Angriff in Kabul IS bekennt sich zu Anschlag auf Nato-Konvoi in Kabul

, aktualisiert am 03.05.2017 - 12:32 Uhr
Der angegriffene Nato-Konvoi in Kabul. Foto: Massoud Hossaini/AP/dpa

Die Terrormiliz Islamischer Staat (IS) reklamiert den Anschlag auf einen Nato-Konvoi in der afghanischen Hauptstadt Kabul für sich.
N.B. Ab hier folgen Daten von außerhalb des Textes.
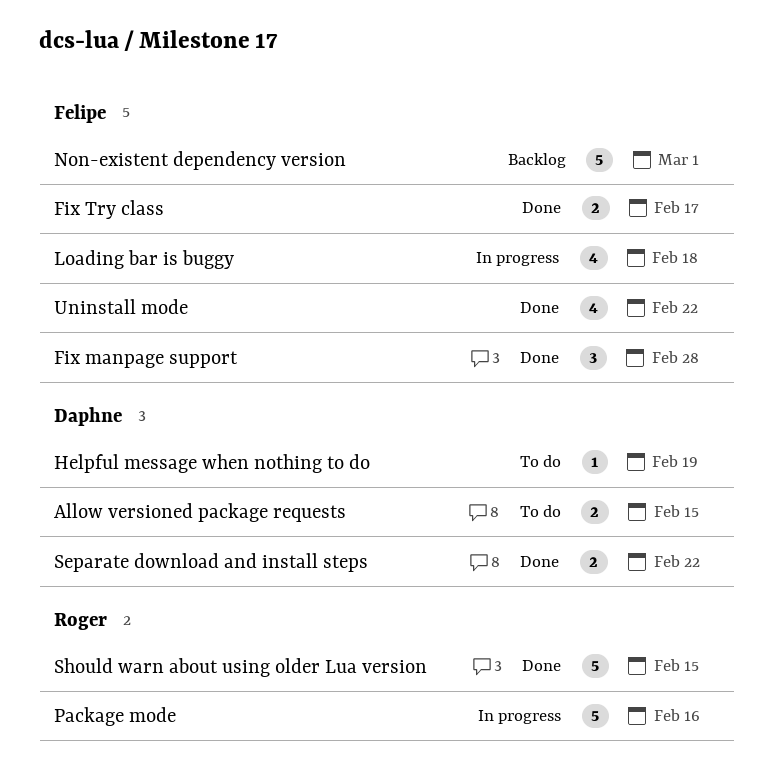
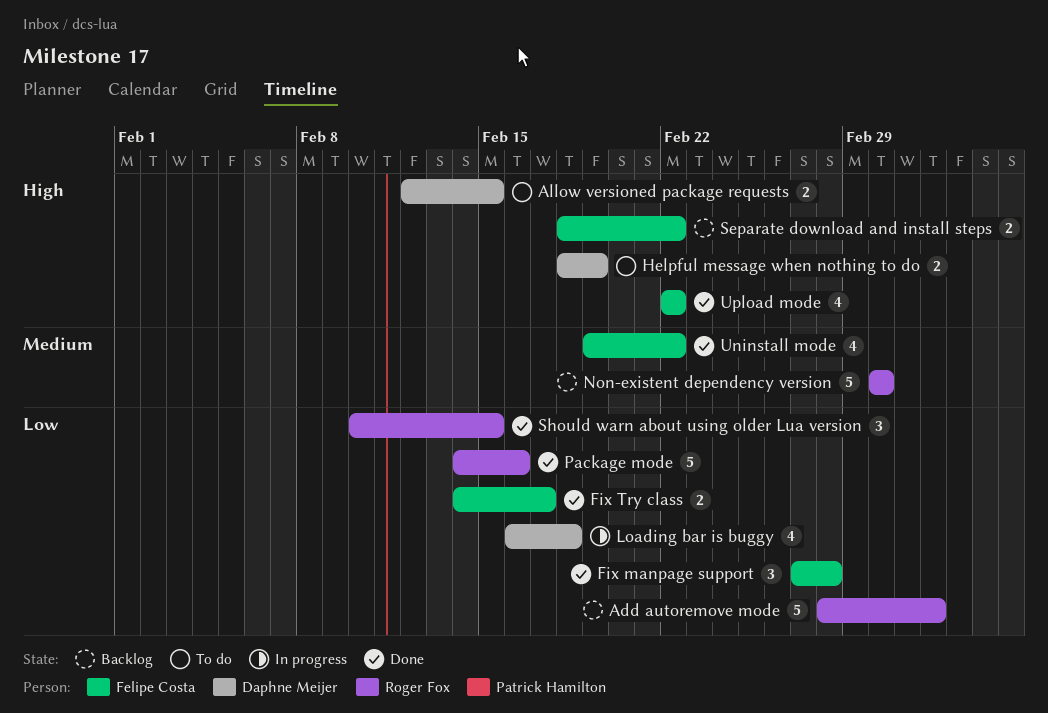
Add autoremove mode: none -> present
Helpful message when nothing to do, estimate: 1 -> 2
Loading bar is buggy, owner: Felipe Costa -> Daphne Meijer
Non-existent dependency version, owner: Felipe Costa -> Roger Fox
Package mode, status: In progress -> Done
Separate download and install steps, status: Done -> Backlog
Separate download and install steps, owner: Daphne Meijer -> Felipe Costa
Should warn about using older Lua version, estimate: 5 -> 3
Upload mode: none -> present

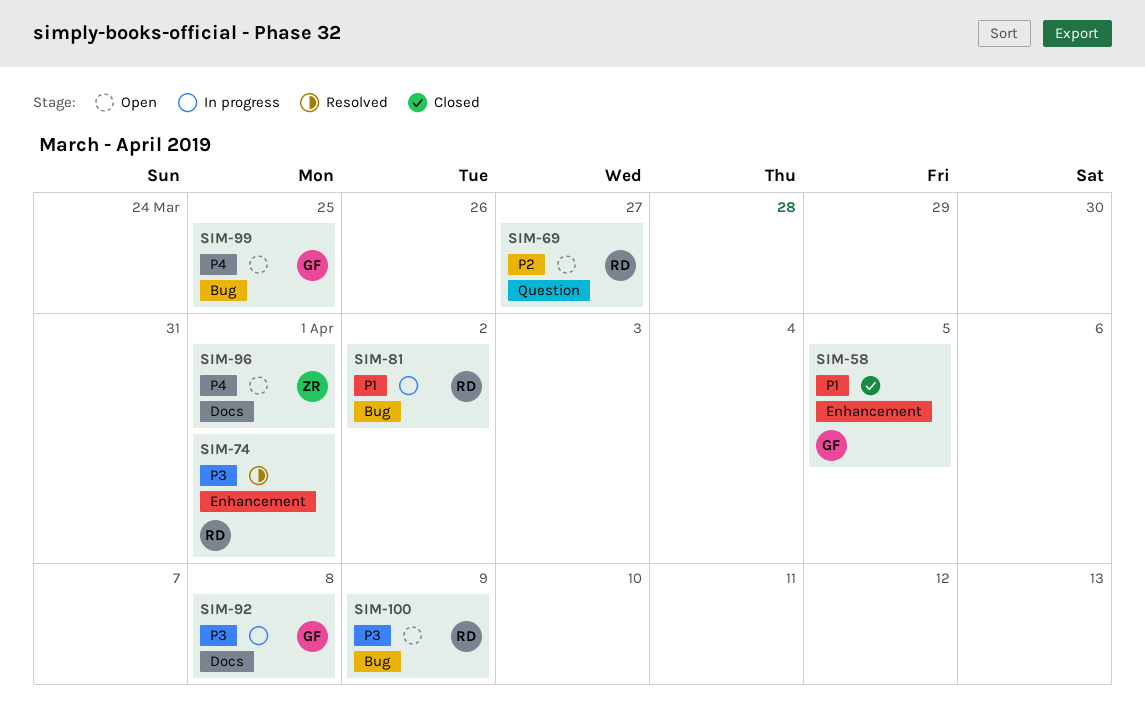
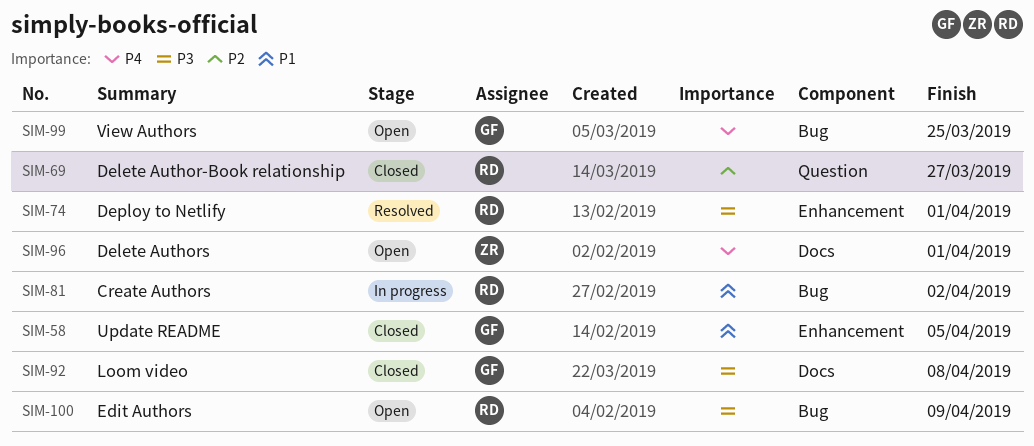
SIM-69, status: Open -> Closed
SIM-92, status: In progress -> Closed

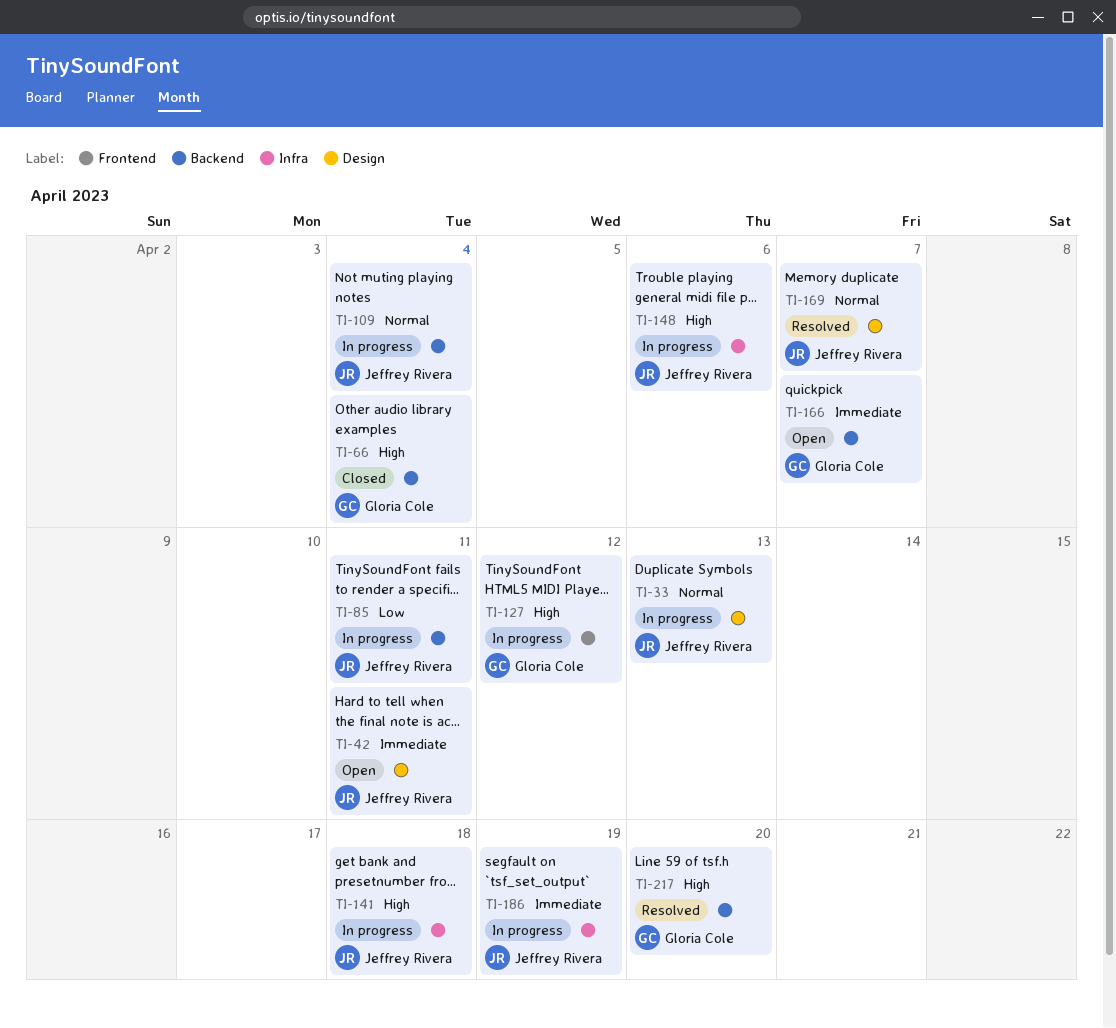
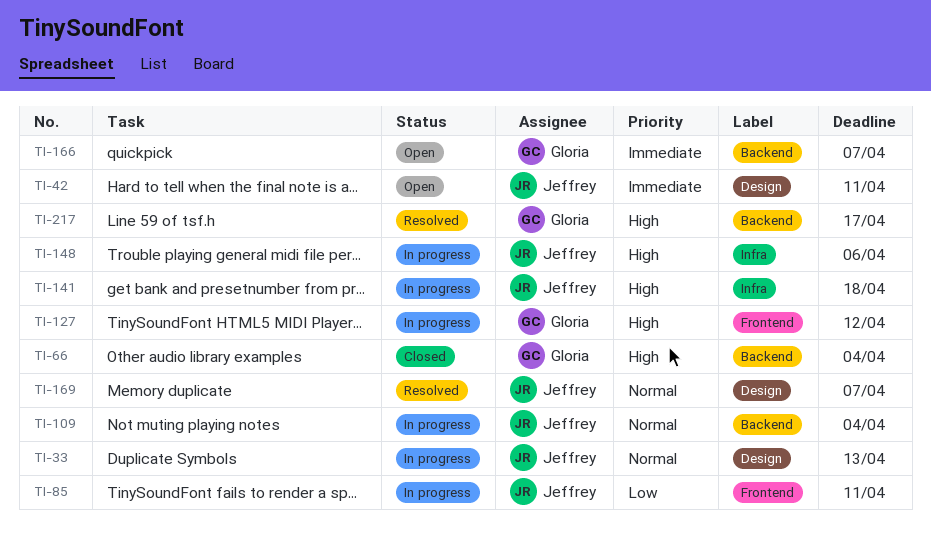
TI-85, label: Backend -> Frontend
TI-186: present -> none
TI-217, due: Apr 20 -> Apr 17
Kabul - Bei der schweren Explosion im dichten Morgenverkehr wurden mindestens acht afghanische Zivilisten getötet und 25 weitere verletzt. Außerdem wurden nach Angaben der Nato-Mission Resolute Support drei US-Soldaten verletzt. Das bestätigte ein Sprecher der Nato-Mission Resolute Support, Bill Salvin, am Mittwochmorgen. Die gepanzerten Fahrzeuge seien mit einer am Straßenrand verborgenen Bombe angegriffen worden. Sie hätten aber selbstständig zur Basis zurückkehren können. Bilder auf sozialen Medien zeigten zwei ineinander verkeilte, schwere Panzerfahrzeuge.

In einer über das IS-Sprachrohr Amak veröffentlichten Meldung heißt es unter Berufung auf eine "Sicherheitsquelle", dass ein "Märtyrer" des Islamischen Staates seinen mit Sprengstoff beladenen Wagen gegen eine Kolonne der US-Streitkräfte nahe der US-Botschaft in Kabul gezündet habe.

Der IS behauptet der Meldung zufolge weiterhin, dass acht US-Soldaten getötet worden seien. US-Soldaten hätten nach dem Angriff auch das Feuer auf Fahrzeuge von Anwohnern eröffnet, was zu Toten und Verletzten geführt habe. Außerdem seien zwei der gepanzerten Fahrzeuge zerstört worden. Angaben des IS sind oft übertrieben.

Die Explosion hatte sich gegen 8 Uhr morgens im dichten Straßenverkehr in der Nähe des Nato-Hauptquartiers, der amerikanischen Botschaft und vieler Regierungsinstitutionen ereignet. Zu dieser Zeit waren Tausende Menschen auf dem Weg zur Arbeit.

Die radikalislamischen Taliban, aber auch die Terrormiliz Islamischer Staat (IS) haben in Kabul seit Januar mindestens fünf große Anschläge begangen und dabei mehrere hundert Zivilisten getötet und verletzt. Im jüngst veröffentlichten UN-Bericht zu den zivilen Opfern des Krieges hieß es, die Hauptstadt verzeichne im ersten Quartal die höchste Zahl der Opfer von Selbstmordanschlägen und Bombenanschlägen.